▶ [WHAT YOU SHOULD DO]: Please write the listing below out again exactly, leaving every picture behind.

++++++++

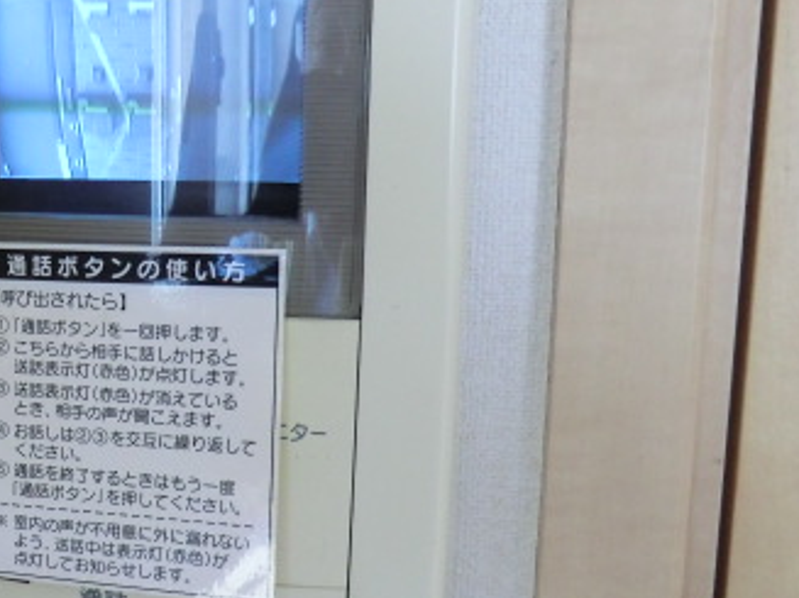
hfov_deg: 38.2
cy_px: 322
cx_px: 108
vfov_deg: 30.8
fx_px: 1084
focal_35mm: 47
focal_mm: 4.3
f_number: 3.2
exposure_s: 1/60
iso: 250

++++++++

▶ [WRITTEN SOLUTION]:
hfov_deg: 38.2
cy_px: 322
cx_px: 108
vfov_deg: 30.8
fx_px: 1084
focal_35mm: 47
focal_mm: 4.3
f_number: 3.2
exposure_s: 1/60
iso: 250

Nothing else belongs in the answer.